Historically speaking, in the 1920s or 1930s there was no such thing as health insurance. Patients simply paid their physicians. With increasing technology, liability & other costs the average individual could no longer afford health care & the health insurance industry arose to fulfill a need. There were separate policies for hospital care & others for health care professionals. However, patients paid their bills & were reimbursed by their insurance company. This arrangement changed in the 1950s through 1960s when insurance premiums rose & insurance companies paid the bills directly. Copays & deductibles were introduced to prevent overutilization of services by patients. Most policies were independently purchased by subscribers.
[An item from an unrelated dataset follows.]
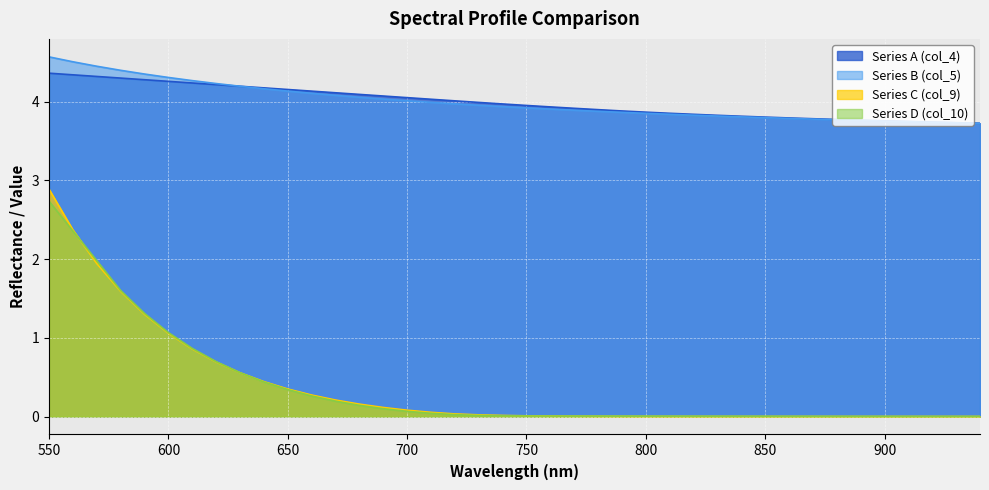

What is the average value of the Series B (col_5) series?

4.0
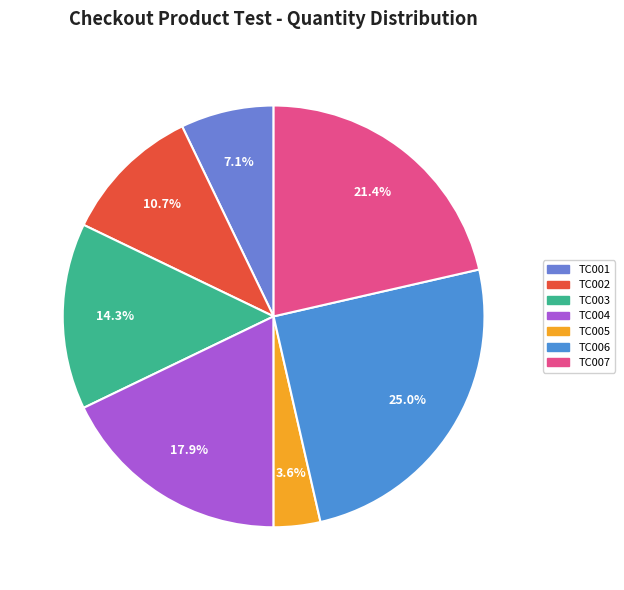

How many segments does this pie chart have?

7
In the 1970s the introduction of better computers allowed the codification of services provided by doctors & hospitals & the diagnoses of patients. Then services supplied by different health care providers could be compared including their fees. Much of this was government initiated to control Medicare and Medicaid budgets. The government set out to assign work units to different codes & say how much it would pay for different codes. The private insurance companies in general were paying 2 to 3 times the amount of the government’s corresponding fees. The amount paid per code was based on the usual, customary & reasonable amount in the area where services were delivered i.e. what the average doctor was charging. Simultaneously the government began forcing employers to buy health insurance for their employees & offer HMO plans to them. This has continued to the present so that currently an individual will find it impossible to purchase non-HMO health insurance on his/her own. The risk pool for individual plans has shrunk to the point where it is unprofitable for health insurance companies. Since the insurance companies now had very large portions of the patient pool under their control they began to influence healthcare to maximize their profits by controlling the delivery & cost of care. While the government based its payments on having a fixed amount of money to spend on healthcare & controlling this as a percentage of inflation & GNP the insurance companies thought differently. During the 1990s the government decreased it’s fee schedule for procedures dramatically. The insurance companies followed suit dropping from 2 to 3 times the government fee to 1.5 to 2 times. They have continued this to the level of 1.1 to 1.2 times the government fee. In some cases they are offering contracts of 0.6 to 0.7 times the government rate. Coupled with greater than 40% increases in premiums, corrected for inflation in the 1980s & 1990s they are making a bundle. They are picking fee schedules which they call allowed amounts that maximize their profits & pegging them to the government rate. This is particularly troublesome since the government rate relates to federal budgets & has nothing to do with how much it costs to deliver those services. Non-government insurance should not be pegged to government rates.
Calling the amount they think medical services are worth “allowed amount” on the explanation of benefits circulated by insurance companies is misleading if not an outright lie. The column should be labeled what the company will pay for these procedures in order to maximize profits & damn the doctor because we don’t care how much it costs him to maintain an office etc.. We also don’t care if he makes a profit.